■ **Extracted text**
◇ ◇ ◇
ABSTRACT

Breast cancer is one of the most lethal forms of tumors that mostly targets the female population. The classification of malignant (cancerous) and benign (noncancerous) tumors is of great importance in oncology.

A number of methodologies and algorithms for data mining techniques have been used by researchers to aid in the diagnosis of malignant tumors. Several algorithms have been proposed recently for this task.

The aim of this chapter is to design a prediction system to identify whether the tumor in a patient’s breast is malignant or benign by implementing ensemble classification using a voting mechanism.

The prediction is made by analyzing the patient’s historic information or data repository. The data used in this project are from the Wisconsin Breast Cancer Database available in the UC Irvine Machine Learning Repository.

The classifier algorithms tested were logistic regression, k-nearest neighbor, decision tree, and support vector mechanism.

The three best classifiers were selected based on performance metrics (accuracy, precision, and recall F1 score) and were nominated for ensemble classification using a voting mechanism.

The voting options used in this project were hard/majority and soft voting. Of the mentioned algorithms, soft voting with a weighted average outperformed the other algorithms with an accuracy of 98.8%, precision of 100%, recall of 97.0%, and F1 score of 98.5%.
◇ ◇ ◇
■ **Provided information**
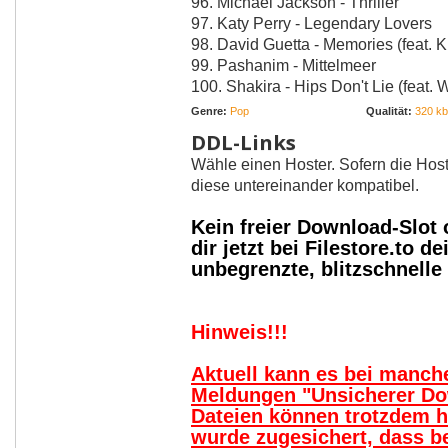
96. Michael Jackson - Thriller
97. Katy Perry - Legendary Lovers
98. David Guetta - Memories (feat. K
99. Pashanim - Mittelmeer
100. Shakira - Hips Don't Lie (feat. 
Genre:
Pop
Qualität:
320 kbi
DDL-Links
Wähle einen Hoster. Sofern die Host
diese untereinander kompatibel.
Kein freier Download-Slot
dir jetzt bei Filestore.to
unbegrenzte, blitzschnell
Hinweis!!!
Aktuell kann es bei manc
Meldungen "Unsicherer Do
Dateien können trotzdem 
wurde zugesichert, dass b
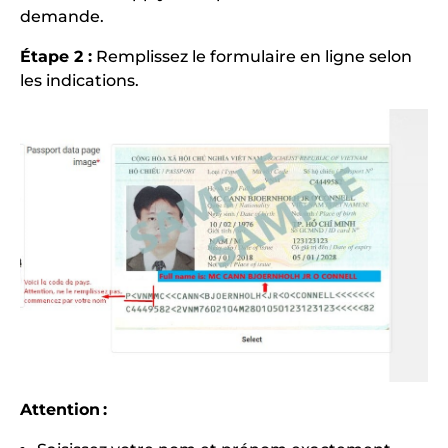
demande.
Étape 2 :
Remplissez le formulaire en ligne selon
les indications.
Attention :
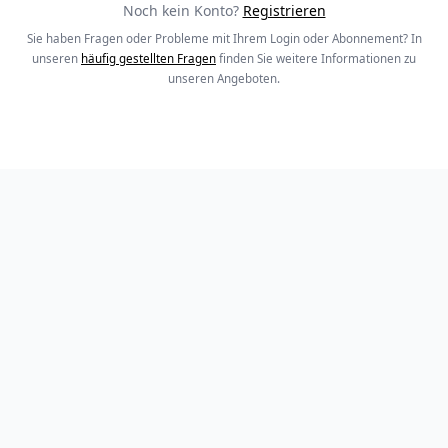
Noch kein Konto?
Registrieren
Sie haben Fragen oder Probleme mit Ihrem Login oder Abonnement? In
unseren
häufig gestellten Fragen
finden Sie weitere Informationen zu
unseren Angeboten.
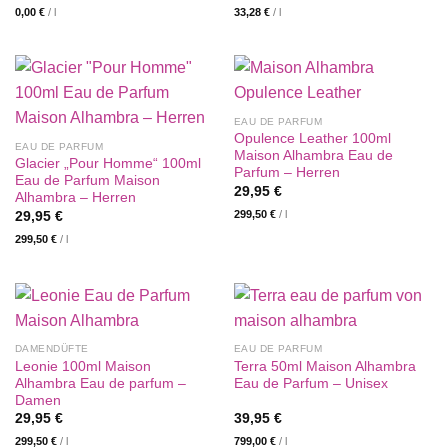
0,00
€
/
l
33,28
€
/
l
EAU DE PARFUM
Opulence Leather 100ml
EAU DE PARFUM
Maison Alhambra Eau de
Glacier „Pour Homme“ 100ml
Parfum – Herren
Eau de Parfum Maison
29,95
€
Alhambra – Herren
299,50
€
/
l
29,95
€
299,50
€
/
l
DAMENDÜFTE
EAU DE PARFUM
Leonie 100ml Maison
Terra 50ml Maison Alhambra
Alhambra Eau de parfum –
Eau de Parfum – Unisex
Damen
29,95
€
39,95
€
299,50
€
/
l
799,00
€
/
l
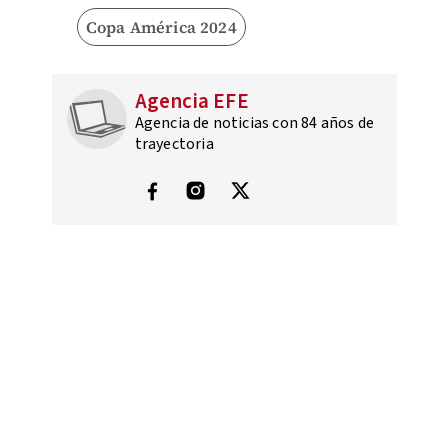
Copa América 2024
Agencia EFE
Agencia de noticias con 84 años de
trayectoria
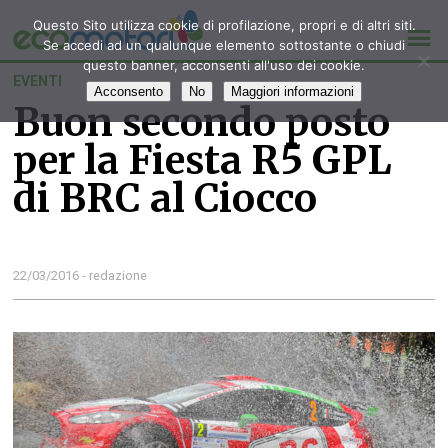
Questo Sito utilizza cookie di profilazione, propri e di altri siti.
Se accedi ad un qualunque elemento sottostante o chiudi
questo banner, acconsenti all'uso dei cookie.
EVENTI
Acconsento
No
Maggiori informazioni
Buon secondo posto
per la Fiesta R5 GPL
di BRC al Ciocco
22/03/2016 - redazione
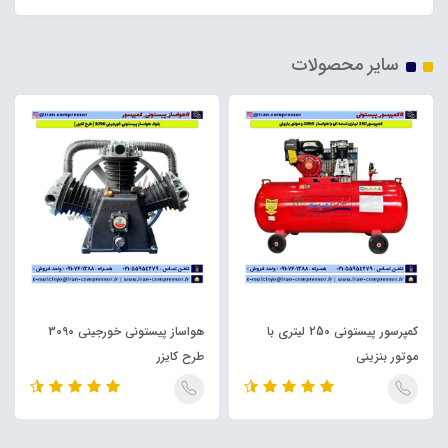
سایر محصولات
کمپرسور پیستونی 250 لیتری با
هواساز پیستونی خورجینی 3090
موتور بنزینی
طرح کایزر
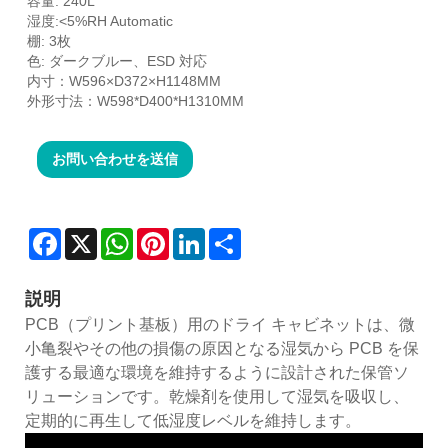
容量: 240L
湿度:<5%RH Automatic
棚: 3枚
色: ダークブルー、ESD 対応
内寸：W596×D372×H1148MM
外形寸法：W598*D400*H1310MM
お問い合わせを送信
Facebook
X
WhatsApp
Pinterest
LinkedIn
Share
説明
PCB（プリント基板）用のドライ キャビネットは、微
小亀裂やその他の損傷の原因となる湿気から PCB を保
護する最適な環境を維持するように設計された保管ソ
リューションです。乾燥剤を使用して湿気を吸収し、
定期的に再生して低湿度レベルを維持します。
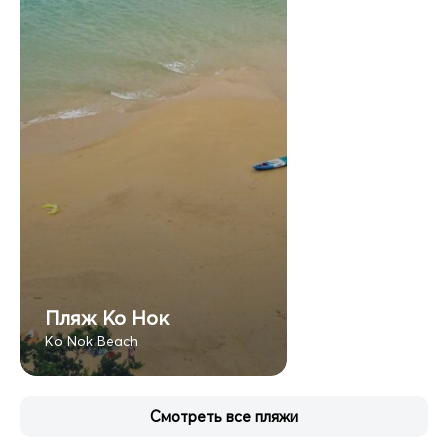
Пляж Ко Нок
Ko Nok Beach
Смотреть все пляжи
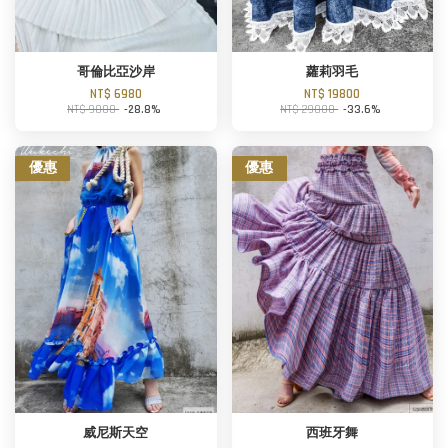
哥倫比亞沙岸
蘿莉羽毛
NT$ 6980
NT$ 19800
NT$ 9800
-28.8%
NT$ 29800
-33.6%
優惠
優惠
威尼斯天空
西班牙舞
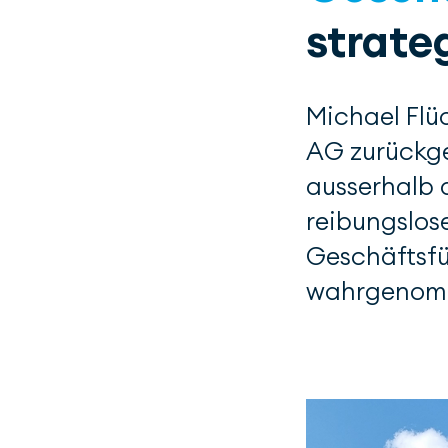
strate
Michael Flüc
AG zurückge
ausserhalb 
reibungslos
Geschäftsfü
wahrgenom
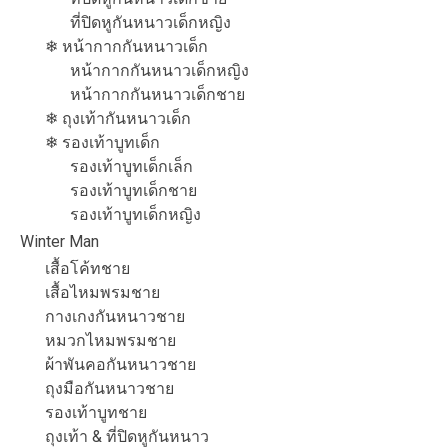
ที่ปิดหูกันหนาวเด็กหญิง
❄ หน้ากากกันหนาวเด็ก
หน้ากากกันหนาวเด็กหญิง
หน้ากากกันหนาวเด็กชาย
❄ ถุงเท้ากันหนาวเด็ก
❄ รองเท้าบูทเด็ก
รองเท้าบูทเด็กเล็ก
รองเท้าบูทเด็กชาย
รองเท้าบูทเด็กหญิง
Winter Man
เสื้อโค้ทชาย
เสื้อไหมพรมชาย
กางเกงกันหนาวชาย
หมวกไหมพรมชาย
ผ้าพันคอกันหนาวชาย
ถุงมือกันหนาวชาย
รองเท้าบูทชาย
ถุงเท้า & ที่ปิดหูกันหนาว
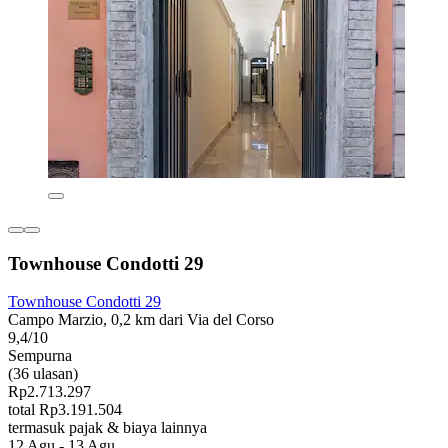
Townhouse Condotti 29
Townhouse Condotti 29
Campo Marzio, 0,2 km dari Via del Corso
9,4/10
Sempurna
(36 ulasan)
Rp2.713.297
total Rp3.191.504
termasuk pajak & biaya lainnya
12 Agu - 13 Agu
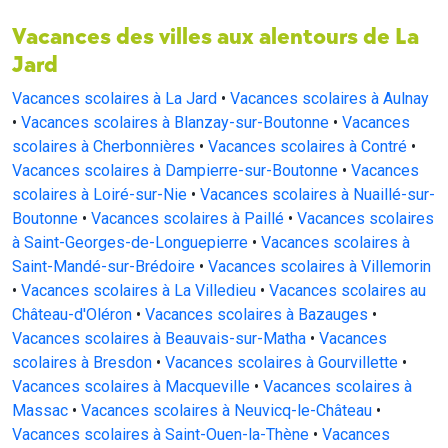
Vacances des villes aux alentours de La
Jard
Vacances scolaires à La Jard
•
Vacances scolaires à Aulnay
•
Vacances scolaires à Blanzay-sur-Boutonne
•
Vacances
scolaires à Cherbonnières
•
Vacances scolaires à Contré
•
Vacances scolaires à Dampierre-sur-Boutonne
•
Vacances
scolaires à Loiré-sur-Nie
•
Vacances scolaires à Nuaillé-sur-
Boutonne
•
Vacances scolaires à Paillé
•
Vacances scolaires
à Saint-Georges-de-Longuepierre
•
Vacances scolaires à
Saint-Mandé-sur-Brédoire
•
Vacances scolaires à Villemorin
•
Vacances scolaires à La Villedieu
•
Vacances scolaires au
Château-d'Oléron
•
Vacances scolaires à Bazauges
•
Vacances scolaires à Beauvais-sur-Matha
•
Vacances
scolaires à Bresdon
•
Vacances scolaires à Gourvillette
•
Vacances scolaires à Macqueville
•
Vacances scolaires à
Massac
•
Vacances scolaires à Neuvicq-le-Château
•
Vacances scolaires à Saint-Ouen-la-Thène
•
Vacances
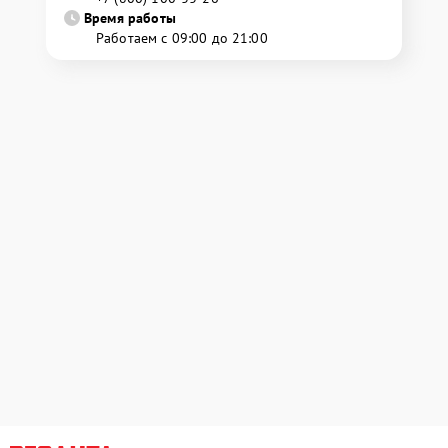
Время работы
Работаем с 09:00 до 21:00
◇ ◇ ◇
List every classifier algorithm that the breast cancer abstract says was tested. The rows come from a different source than the abstract.

Logistic regression, k-nearest neighbor, decision tree, and support vector mechanism.